Trout culture is a little younger; the appearance of  the “Treatise on Fysshynge with an Angle” in  the Boke of St Alban’s which was published in 1486, which confirmed the long-standing position of trout as the prestige fish for freshwater fishermen. By the 17th century, river stock depletion was a problem and, in 1741, Stephen Ludwig Jacobi established the first trout hatchery in Germany. From this time, anglers started to depend on cultured supplies of stocks to increase, or substitute, the natural trout production. Following the hatcheries used for restocking, the next  development was the rearing of young fish to maturity. This took a long time since the first attempts at commercial trout culture were made in the early nineteenth century but it was not until the mid-twentieth century that expertise was strong enough for trout farming a recognisable activity. The development of pre-fabricated feeds, as well as a better understanding of the husbandry requirements, allowed the activity to expand considerably, spreading throughout Europe into every State.

Marine aquaculture required some engineering, primarily for solidly-built floating cages. In addition, logistical problems needed solving. As an example, the transfer of live juvenile salmon - which are produced in freshwater - to the cages in the sea requires special well-boats or helicopters.

For sea bass and sea bream, now produced commercially in the Mediterranean, the key issue for successful farming was the feeding and rearing of the larvae. Once these problems were resolved in the 1980s, this sector has grown very quickly.

The only country with a history of farming eels is Japan, where eel farming has been done for centuries, on a subsistence basis. Commercial farming started around 1820 in Japan while, in Europe, the Italian valli were the first to approach the cultivation of this species and this was the first European country to develop commercial farms.
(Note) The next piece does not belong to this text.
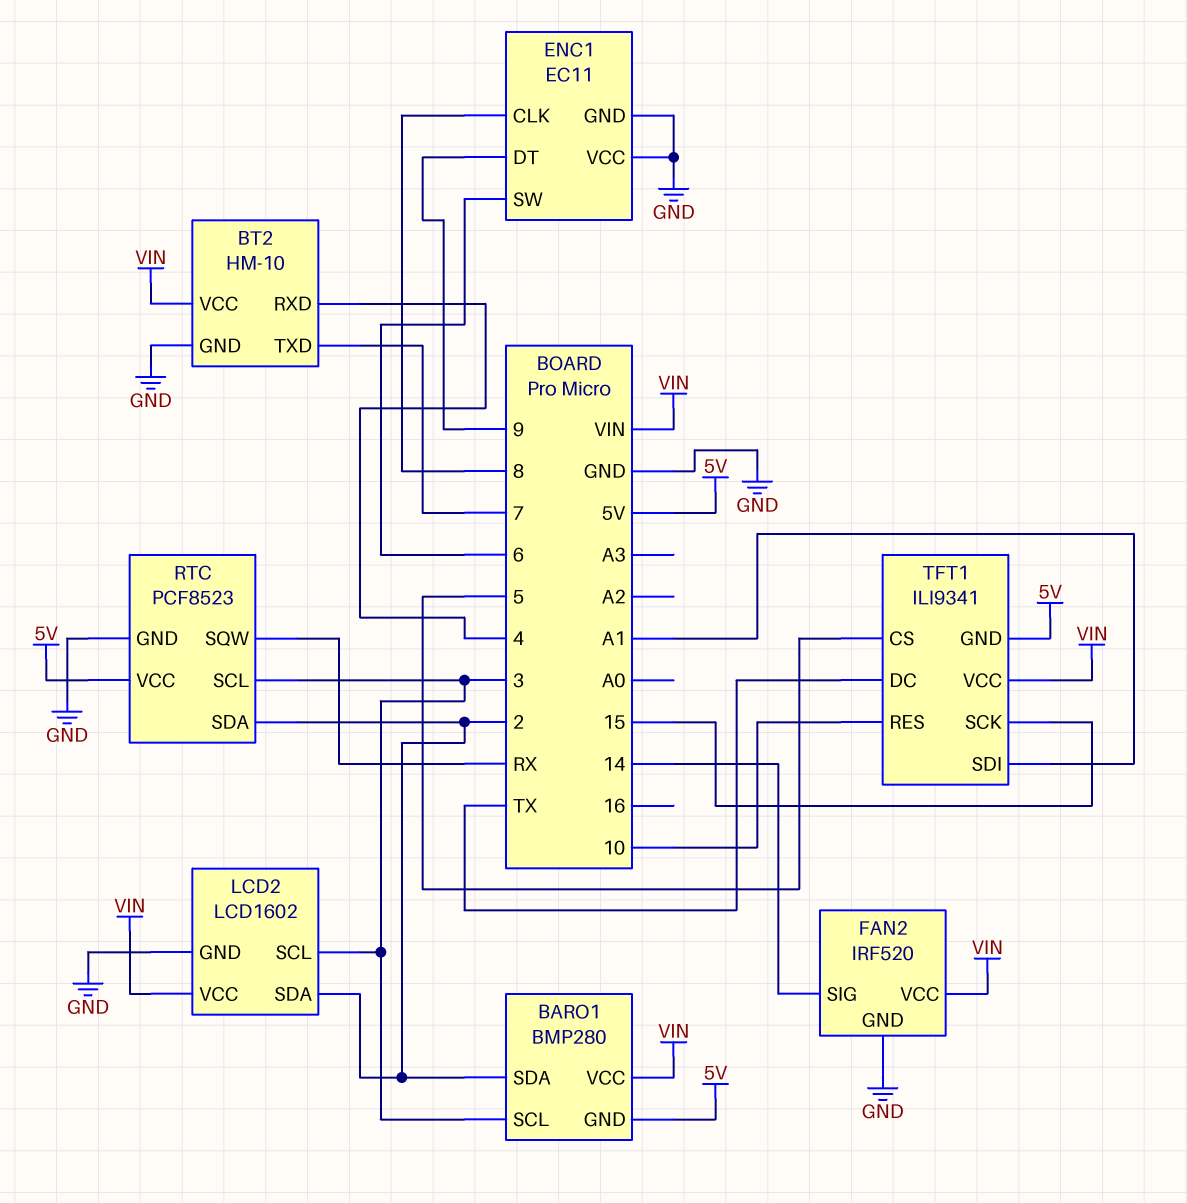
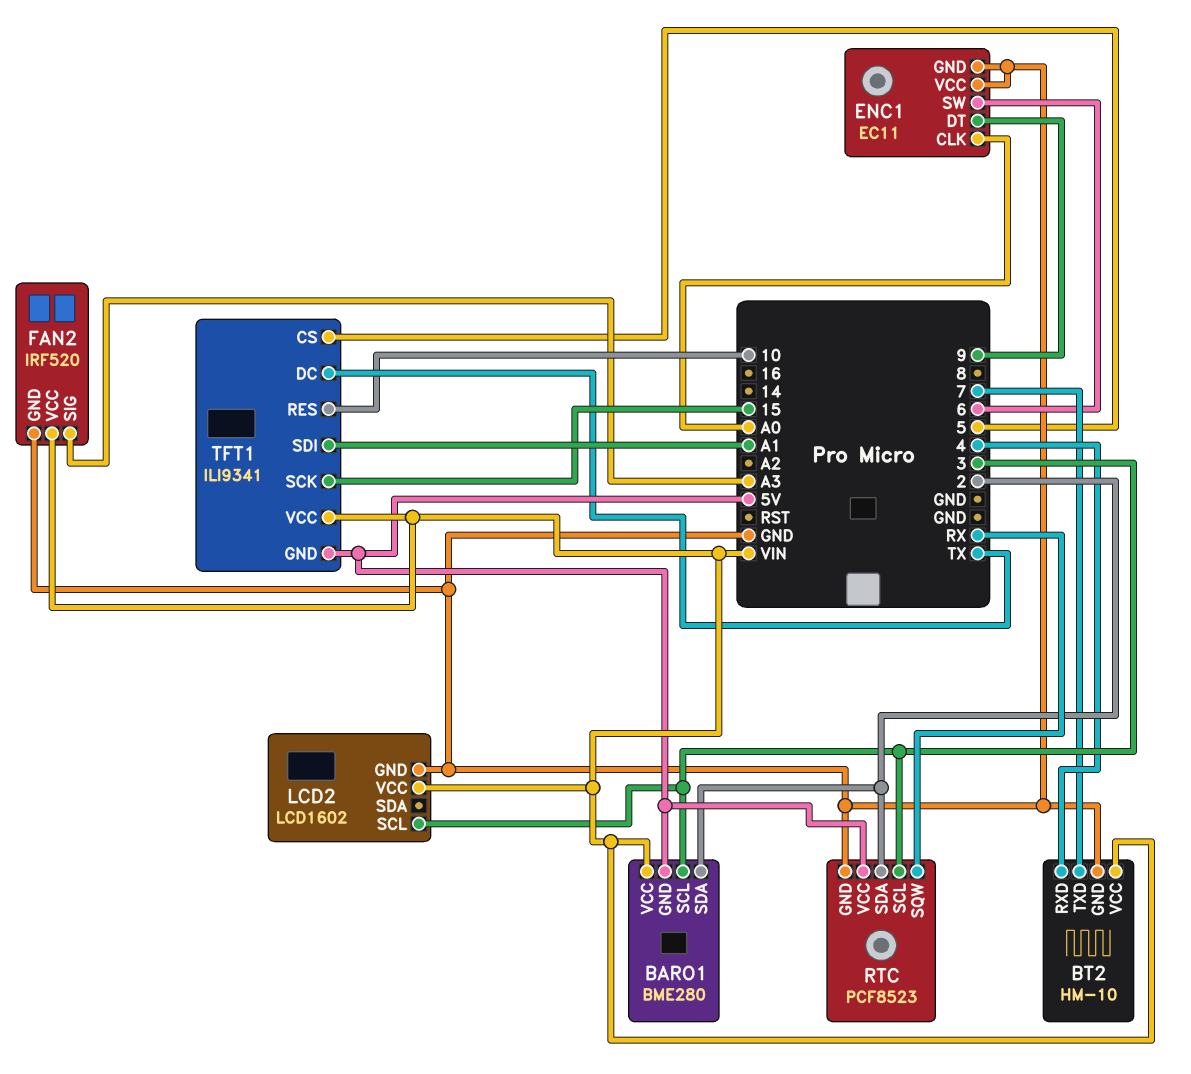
BARO1: BMP280 -> BME280
ENC1 pin CLK: 8 -> A0
FAN2 pin SIG: 14 -> A3
LCD2 pin SDA: 2 -> none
Today, with the advent of water recirculation technology, eel farming is also done in the Netherlands, Denmark, Sweden and elsewhere. 

These are not the only species produced in European aquaculture, turbot - cod - sole - catfish - sturgeon - pike - pikeperch and others are either farmed commercially or being developed.

Today, Aquaculture remains the fastest growing food supply sector in the world – estimated at 6%/year by the FAO and now accounts for nearly 50% of the world's food fish supply (FAO).

In 2011, the FAO estimated an average global fish consumption of 18.8 kg per person per year, this means the global demand adds up to 131 million tons. With a stable food fisheries supply of around 67 million tons, this means that 64 million tons have to come from aquaculture. Moreover, with an increasing population forecast, by 2030 the total need will be more than 160 million tons. If global fisheries remain stable, aquaculture production has to grow to 100 million tons!


Today, Aquaculture remains the fastest growing food supply sector in the world estimated at 6%/year by the FAO and now accounts for nearly 50% of the world's food fish supply (FAO).